In 2003, IBM told Forbes magazine that licensing delivered US$1 billion in profit to the company. To make the same return through sales, IBM would have to sell products worth many billions.
While IBM licenses ideas, Ferrari licenses its brand. In 1998 the company acknowledged that nearly half its US$28 million profit came from licensing its name, badge and prancing Italian stallion logo. They call it solde trovati—found money.
Licensing is also a low-risk, low-budget way of exporting. It’s another option when you’re weighing up direct investment—that is, setting up shop overseas—partnering with an overseas distributor, or entering a joint venture.
Valuing your ideas
It’s never cut-and-dried deciding how much your idea is worth. “Intellectual property is worth what someone will pay for it at any given point in time,” says Rowell. “As such any valuation is merely a negotiation tool.”

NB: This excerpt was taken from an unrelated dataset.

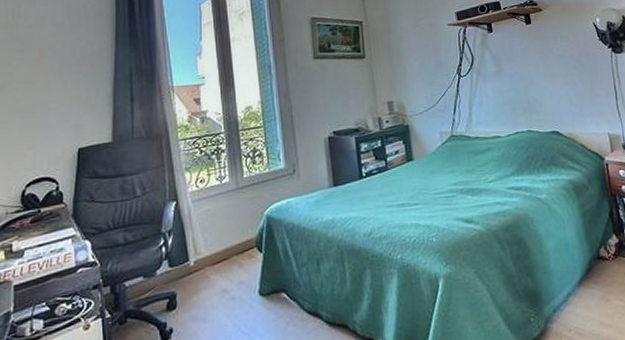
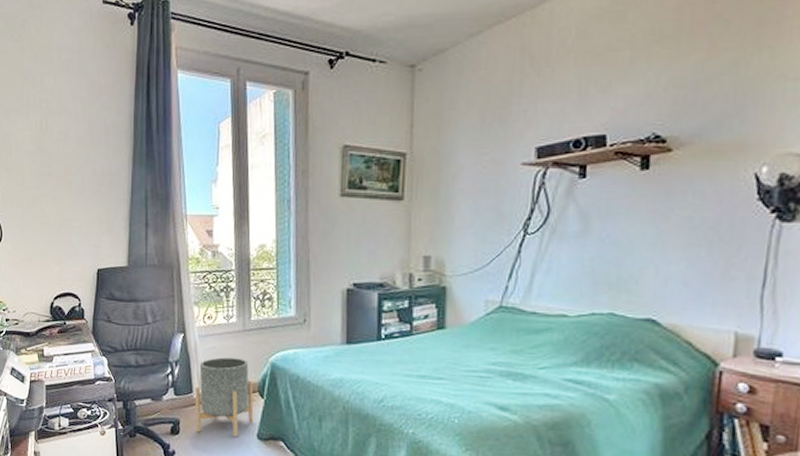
planter: none [191,217,254,302] -> present [194,357,254,437]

He also points out that value is relative; it can depend on which stage your project is at. “If you license a product at an early stage of development, the licensee is taking on a higher amount of risk, therefore they’ll want to pay less for the licence,” he says. “On the other hand, if you have a product that’s already designed and proven to work in the New Zealand market, you’re in a strong position.”
Sometimes licensing at an early stage is the best thing to do. Hazel mentions the biotech industry as an area where early licensing can move things along. “You’ve got 10 or 20 employees working on a very specific area, for instance the coating on a tablet,” he says. “It’s worth nothing until you put something inside the tablet. But they can license it to a big company, which can then use the coating in their pipeline.” It could be described as outsourcing R&D in specific areas.
What can you license?
Rowell points out the prerequisites for licensing. “A licence is a right to do something that you can’t do otherwise,” he says. If you don’t have particular rights to an idea, people don’t need a licence to use it. So it’s important to know what it is that you’re licensing.
So what can you license?
A patented piece of intellectual property. For instance, Procter & Gamble owns nearly 30,000 patents, but only ten percent are used in P&G products. The rest are turned into income through licensing.
A trademark. Ferrari’s famous name and logo appear on cigarette lighters, watches and even computers, thanks to lucrative licensing agreements.
A character. Modern licensing began with Mickey Mouse (or at least Disney, Inc) licensing his likeness for toys and clothing.
Trade secrets. Think of the recipes for Coke and KFC. Rowell says this kind of IP is the hardest to protect—and also the most lucrative.
A design. Formway licenses its Life chair design around the world—only possible because the chair’s design was completely different from other chair designs and therefore could be patented.